[Text passage]
--- START ---

The technology has traditionally suffered from high implementation costs, and there are a limited number of suitable sites with sufficient tidal ranges and velocities. However, recent advances have expanded the number of suitable sites. Implementation costs are also expected to come down as the technology scales.
The largest tidal generator is in South Korea and consists of 10 tidal wave generators with a total installed capacity of 254 MW.
The technology can be split into 4 different subtypes:
Tidal stream generator: Similar to wind turbines, but these turbines sit underwater and use the kinetic energy of water flow to drive the turbines.
Tidal barrage: Tidal barrages use the potential energy found in the difference between low and high tides to generate electricity.
Dynamic tidal power: Dynamic tidal is a relatively new and untested technology, but holds potential promise. It proposes that long dams be built out to sea from the coast without enclosing the area. This will introduce tidal phase differences, leading to a significant water-level differential and strong coast-parallel oscillating tidal currents in shallow coastal seas.
Tidal lagoon: Another new approach to using tidal power as a renewable energy source, tidal lagoon power, consists of constructing circular retaining walls embedded with turbines that can capture the potential energy of tides. The created reservoirs are similar to tidal barrages, except that the location is artificially created.
Tidal power is still in its infancy, and there are still a limited number of suitable sites across the globe. A fair amount of time, money, and effort is required to conduct feasibility studies to identify suitable sites. Still, the technology holds a lot of potential and will continue to mature over time.
Conclusion
The total energy consumption of the Bitcoin mining network has increased in recent years and to help maintain the pace of innovation it will be essential for the industry to consider green energy alternatives. Energy forecast models show energy consumption of the network increasing even more in the next year so looking into these new sources of power will help keep the mining industry running with a minimal impact on the environment.
In some countries, like China, most of the energy used for Blockchain mining originates from dirty fossil fuel power stations, which goes against the international community’s efforts to promote clean energy. Other more responsible mining companies are building facilities based on purely renewable energy and are making infrastructure investments that will help developing markets adopt green energy practices.
It’s the responsibility of the Blockchain mining industry to support the uptake of sustainable energy, both for their facilities and also for larger infrastructures and markets. By seeking ways to increase energy efficiency and developing green energy infrastructure, mining companies will reduce their energy costs and decrease the impact that digital currency has on the environment. The result will be continued innovation in the blockchain sector and a more decentralized, environmentally-friendly future.

--- END ---

[Extracted records]
--- START ---

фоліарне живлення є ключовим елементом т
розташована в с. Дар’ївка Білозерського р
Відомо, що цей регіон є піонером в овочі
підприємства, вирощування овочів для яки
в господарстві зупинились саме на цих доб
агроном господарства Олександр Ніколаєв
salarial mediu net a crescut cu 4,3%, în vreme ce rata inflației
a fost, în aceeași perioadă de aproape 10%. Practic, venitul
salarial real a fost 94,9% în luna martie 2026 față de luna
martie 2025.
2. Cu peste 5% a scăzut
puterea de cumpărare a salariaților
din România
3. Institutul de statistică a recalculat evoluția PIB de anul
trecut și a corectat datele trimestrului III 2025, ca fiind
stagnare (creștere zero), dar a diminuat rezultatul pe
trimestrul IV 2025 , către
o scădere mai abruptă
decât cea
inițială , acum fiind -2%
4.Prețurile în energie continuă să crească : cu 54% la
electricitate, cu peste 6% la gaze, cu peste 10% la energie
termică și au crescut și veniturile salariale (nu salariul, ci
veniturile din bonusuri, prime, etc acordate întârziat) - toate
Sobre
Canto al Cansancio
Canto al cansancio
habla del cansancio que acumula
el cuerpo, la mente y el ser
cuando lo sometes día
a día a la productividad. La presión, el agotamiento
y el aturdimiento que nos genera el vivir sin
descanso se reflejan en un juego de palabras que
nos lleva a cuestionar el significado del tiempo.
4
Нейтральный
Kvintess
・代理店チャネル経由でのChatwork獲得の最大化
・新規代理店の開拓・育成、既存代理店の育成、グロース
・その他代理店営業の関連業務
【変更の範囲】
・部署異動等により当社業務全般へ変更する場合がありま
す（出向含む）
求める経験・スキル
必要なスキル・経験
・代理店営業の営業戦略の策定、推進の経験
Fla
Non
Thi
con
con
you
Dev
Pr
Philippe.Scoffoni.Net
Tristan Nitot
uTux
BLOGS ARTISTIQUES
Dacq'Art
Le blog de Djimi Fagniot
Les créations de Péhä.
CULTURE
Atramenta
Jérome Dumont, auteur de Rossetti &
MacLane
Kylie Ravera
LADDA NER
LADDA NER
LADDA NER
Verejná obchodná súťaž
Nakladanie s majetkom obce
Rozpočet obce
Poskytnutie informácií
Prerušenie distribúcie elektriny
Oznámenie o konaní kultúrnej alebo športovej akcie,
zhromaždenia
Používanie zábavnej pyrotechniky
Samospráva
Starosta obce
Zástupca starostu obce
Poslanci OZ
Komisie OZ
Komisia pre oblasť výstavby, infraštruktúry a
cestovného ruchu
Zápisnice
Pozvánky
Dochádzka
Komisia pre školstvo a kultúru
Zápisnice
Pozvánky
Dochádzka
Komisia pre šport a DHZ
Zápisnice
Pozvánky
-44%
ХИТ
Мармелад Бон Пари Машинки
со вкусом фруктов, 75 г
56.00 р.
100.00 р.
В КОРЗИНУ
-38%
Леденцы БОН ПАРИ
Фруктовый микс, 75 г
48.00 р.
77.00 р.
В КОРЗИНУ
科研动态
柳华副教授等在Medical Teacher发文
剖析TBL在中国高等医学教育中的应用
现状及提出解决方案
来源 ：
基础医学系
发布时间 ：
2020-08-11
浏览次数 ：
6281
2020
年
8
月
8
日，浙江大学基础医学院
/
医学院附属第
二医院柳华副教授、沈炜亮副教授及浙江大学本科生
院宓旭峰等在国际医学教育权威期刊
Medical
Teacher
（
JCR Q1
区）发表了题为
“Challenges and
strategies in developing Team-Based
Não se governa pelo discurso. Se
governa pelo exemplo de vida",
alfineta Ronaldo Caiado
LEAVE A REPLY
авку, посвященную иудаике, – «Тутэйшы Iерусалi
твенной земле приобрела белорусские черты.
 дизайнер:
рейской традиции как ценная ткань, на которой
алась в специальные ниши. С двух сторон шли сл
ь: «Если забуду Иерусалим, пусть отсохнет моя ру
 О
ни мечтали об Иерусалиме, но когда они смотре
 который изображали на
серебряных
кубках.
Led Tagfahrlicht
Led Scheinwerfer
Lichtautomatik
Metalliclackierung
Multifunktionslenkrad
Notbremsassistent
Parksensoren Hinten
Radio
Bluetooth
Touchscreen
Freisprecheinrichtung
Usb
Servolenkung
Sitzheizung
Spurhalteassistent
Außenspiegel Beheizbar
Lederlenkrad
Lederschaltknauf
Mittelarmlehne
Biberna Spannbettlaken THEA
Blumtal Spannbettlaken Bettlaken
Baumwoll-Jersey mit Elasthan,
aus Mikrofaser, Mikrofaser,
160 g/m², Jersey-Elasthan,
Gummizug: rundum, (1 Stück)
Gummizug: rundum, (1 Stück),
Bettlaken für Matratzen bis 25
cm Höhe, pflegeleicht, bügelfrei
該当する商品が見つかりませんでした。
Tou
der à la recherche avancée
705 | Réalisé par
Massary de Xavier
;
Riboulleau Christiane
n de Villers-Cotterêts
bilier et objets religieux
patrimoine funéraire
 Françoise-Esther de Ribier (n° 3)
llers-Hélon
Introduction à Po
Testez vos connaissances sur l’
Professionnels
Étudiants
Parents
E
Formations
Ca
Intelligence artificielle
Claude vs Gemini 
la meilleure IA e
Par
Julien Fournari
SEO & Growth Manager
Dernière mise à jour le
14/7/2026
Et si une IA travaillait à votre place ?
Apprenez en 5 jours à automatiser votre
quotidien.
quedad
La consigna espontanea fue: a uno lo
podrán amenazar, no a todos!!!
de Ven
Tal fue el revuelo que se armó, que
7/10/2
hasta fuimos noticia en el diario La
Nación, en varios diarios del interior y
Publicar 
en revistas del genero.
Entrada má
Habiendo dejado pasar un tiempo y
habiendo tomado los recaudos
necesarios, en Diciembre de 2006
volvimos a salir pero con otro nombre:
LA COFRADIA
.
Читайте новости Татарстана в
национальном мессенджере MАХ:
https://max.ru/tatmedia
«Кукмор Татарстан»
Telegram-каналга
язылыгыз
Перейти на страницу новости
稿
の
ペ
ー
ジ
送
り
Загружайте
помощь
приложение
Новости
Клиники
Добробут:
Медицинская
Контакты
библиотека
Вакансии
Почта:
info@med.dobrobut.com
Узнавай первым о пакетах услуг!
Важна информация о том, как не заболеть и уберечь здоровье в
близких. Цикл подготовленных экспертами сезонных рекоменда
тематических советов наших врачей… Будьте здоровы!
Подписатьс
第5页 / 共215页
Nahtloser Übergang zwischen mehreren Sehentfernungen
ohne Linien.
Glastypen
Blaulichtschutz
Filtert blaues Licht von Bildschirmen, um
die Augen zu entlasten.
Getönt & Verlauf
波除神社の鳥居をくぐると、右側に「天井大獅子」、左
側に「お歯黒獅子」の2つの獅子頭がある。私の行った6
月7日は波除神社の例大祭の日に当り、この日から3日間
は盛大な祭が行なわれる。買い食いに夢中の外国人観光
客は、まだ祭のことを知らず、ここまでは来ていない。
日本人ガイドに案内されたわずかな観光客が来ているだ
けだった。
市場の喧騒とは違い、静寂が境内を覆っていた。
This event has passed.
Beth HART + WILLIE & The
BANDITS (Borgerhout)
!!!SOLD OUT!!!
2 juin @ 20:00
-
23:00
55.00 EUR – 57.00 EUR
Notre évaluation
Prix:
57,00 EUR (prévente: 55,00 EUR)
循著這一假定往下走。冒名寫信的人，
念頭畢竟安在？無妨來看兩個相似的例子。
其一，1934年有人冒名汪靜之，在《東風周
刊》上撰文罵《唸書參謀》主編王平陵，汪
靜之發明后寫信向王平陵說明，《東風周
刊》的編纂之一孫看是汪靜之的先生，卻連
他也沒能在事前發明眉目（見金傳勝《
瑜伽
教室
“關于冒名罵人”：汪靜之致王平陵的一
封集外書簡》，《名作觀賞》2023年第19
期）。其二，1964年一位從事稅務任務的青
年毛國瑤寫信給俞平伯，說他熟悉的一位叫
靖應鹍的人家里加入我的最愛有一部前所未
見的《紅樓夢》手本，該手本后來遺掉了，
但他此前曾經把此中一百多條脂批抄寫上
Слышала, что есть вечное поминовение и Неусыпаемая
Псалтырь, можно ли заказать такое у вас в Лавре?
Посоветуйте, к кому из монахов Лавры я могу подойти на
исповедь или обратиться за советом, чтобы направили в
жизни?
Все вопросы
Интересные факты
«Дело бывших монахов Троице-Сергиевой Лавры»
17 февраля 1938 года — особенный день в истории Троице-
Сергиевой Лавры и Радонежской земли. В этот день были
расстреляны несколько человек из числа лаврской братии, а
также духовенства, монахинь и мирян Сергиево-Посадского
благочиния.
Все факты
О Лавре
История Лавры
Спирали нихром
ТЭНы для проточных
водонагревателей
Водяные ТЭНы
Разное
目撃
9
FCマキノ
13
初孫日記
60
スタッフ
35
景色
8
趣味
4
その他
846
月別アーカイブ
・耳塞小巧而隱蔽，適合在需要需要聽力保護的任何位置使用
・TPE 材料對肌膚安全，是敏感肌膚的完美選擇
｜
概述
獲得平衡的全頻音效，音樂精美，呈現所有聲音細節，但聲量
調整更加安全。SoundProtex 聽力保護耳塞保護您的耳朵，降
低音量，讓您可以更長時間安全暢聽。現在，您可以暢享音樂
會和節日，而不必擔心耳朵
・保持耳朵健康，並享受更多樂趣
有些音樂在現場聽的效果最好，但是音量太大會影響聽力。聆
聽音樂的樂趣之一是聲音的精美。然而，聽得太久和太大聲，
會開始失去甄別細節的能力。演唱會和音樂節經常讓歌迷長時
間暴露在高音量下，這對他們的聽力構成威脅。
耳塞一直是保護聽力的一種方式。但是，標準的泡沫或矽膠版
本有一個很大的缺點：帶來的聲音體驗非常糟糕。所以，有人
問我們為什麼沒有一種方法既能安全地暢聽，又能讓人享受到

--- END ---

[Prompt]
In the text passage, what is the total installed capacity of the largest tidal generator?

[Solution to this task]
254 MW